We found that these growth-related traits in 214 species of bacteria and archaea are highly correlated, suggesting they all result from growth optimization. While modeling their association with maximal growth rates in view of synthetic biology applications, we observed that codon usage biases are better correlates of growth rates than any other trait, including rRNA copy number. Systematic deviations to our model reveal two distinct evolutionary processes. First, genome organization shows more evolutionary inertia than growth rates. This results in over-representation of growth-related traits in fast degrading genomes. Second, selection for these traits depends on optimal growth temperature: for similar generation times purifying selection is stronger in psychrophiles, intermediate in mesophiles and lower in thermophiles. Using this information, we created a predictor of maximal growth rate adapted to small genome fragments. We applied it to three metagenomic environmental samples to show that a transiently rich environment, as the human gut, selects for fast-growers, that a toxic environment, as the acid mine biofilm, selects for low growth rates, whereas a diverse environment, like the soil, shows all ranges of growth rates. We also demonstrate that microbial colonizers of babies gut grow faster than stabilized human adults gut communities. In conclusion, we show that one can predict maximal growth rates from sequence data alone and we propose that such information can be used to facilitate the manipulation of generation times. Our predictor allows inferring growth rates in the vast majority of uncultivable prokaryotes and paves the way to the understanding of community dynamics from metagenomic data.

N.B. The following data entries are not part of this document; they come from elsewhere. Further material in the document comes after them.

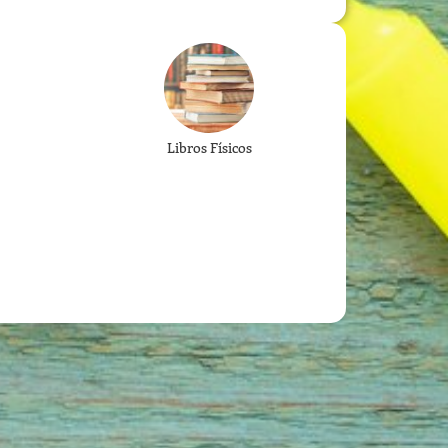
Libros Físicos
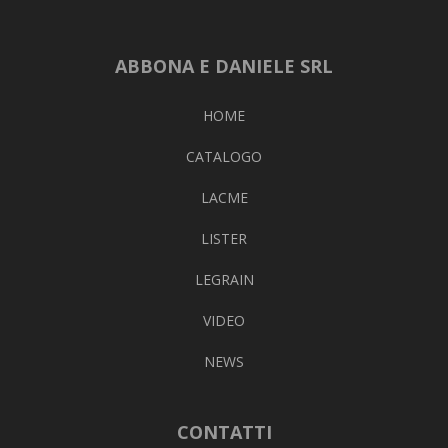
ABBONA E DANIELE SRL
HOME
CATALOGO
LACME
LISTER
LEGRAIN
VIDEO
NEWS
CONTATTI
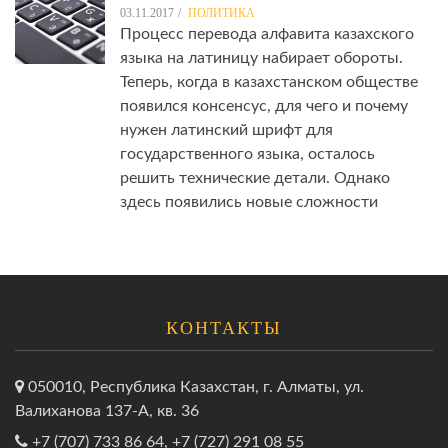
03.11.2017
ПОЛИТИКА
Процесс перевода алфавита казахского
языка на латиницу набирает обороты.
Теперь, когда в казахстанском обществе
появился консенсус, для чего и почему
нужен латинский шрифт для
государственного языка, осталось
решить технические детали. Однако
здесь появились новые сложности
КОНТАКТЫ
050010, Республика Казахстан, г. Алматы, ул.
Валиханова 137-А, кв. 36
+7 (707) 733 86 64, +7 (727) 291 08 55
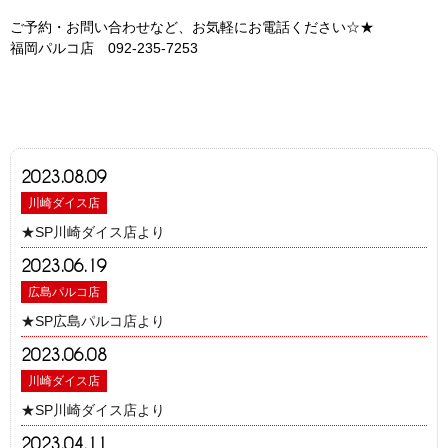
ご予約・お問い合わせなど、お気軽にお電話ください☆★
福岡パルコ店 092-235-7253
2023.08.09
川崎ダイス店
★SP川崎ダイス店より
2023.06.19
広島パルコ店
★SP広島パルコ店より
2023.06.08
川崎ダイス店
★SP川崎ダイス店より
2023.04.11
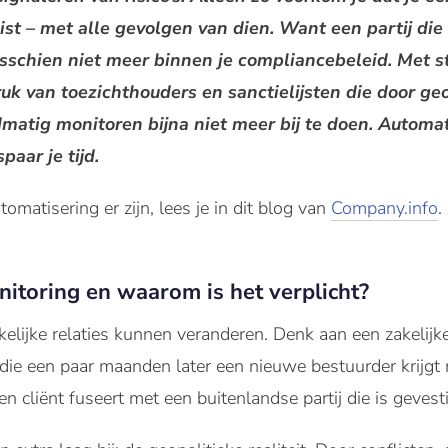
st – met alle gevolgen van dien. Want een partij die
isschien niet meer binnen je compliancebeleid. Met 
k van toezichthouders en sanctielijsten die door ge
matig monitoren bijna niet meer bij te doen. Automat
paar je tijd.
matisering er zijn, lees je in dit blog van
Company.info
.
itoring en waarom is het verplicht?
lijke relaties kunnen veranderen. Denk aan een zakelijke 
n die een paar maanden later een nieuwe bestuurder krijgt
een cliënt fuseert met een buitenlandse partij die is geves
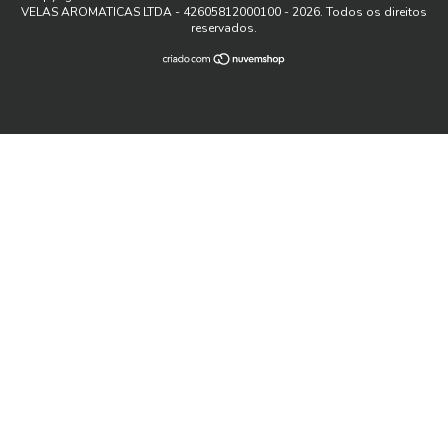
VELAS AROMATICAS LTDA - 42605812000100 - 2026. Todos os direitos
reservados.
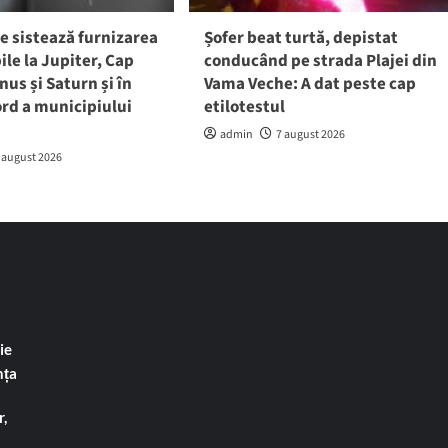
e sistează furnizarea
Șofer beat turtă, depistat
ile la Jupiter, Cap
conducând pe strada Plajei din
nus și Saturn și în
Vama Veche: A dat peste cap
rd a municipiului
etilotestul
admin
7 august 2026
 august 2026
ie
nța
,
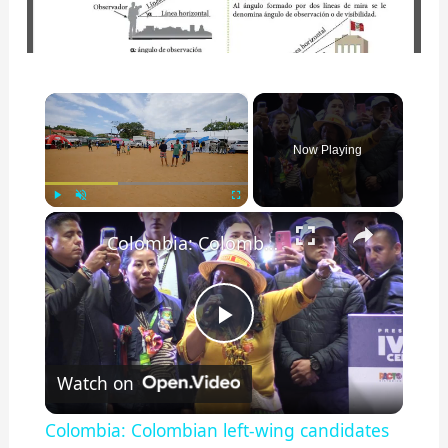
×
Now Playing
×
Play
Unmute
Fullscreen
Colombia: Colombian left-wing candidates Cepeda, Quilcue hold Bogota rally ahead of presidential vote.
P
Watch on
l
Colombia: Colombian left-wing candidates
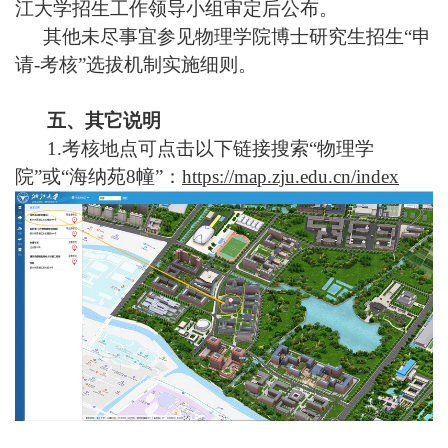
江大学招生工作领导小组审定后公布。
其他未尽事宜参见物理学院博士研究生招生
“
申
请
-
考核
”
选拔机制实施细则。
五、其它说明
1.
考核地点可点击以下链接搜索
“
物理学
院
”
或
“
海纳苑
8
幢
”
：
https://map.zju.edu.cn/index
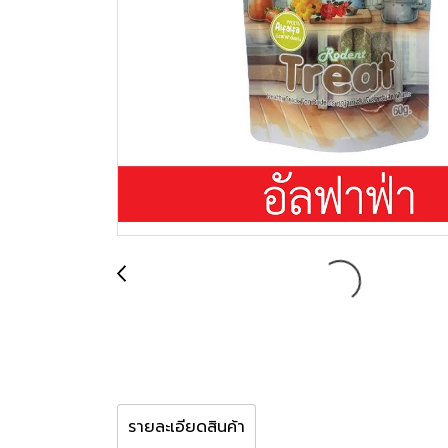
รายละเอียดสินค้า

Figure 3 – Average predicted minimum generation time for 3 environmental metagenomes (left) and in the human gut (right). Crosses represent the average for the whole metagenome approach while dots represent the average for the pseudo-genome approach. Groups not connected by the same letter (A or B) are significantly different (Tukey-Kramer: p-value<0.005). The full horizontal line represents the average of the predictions for all individuals (from Vieira-Silva, Plos Genetics, 2010).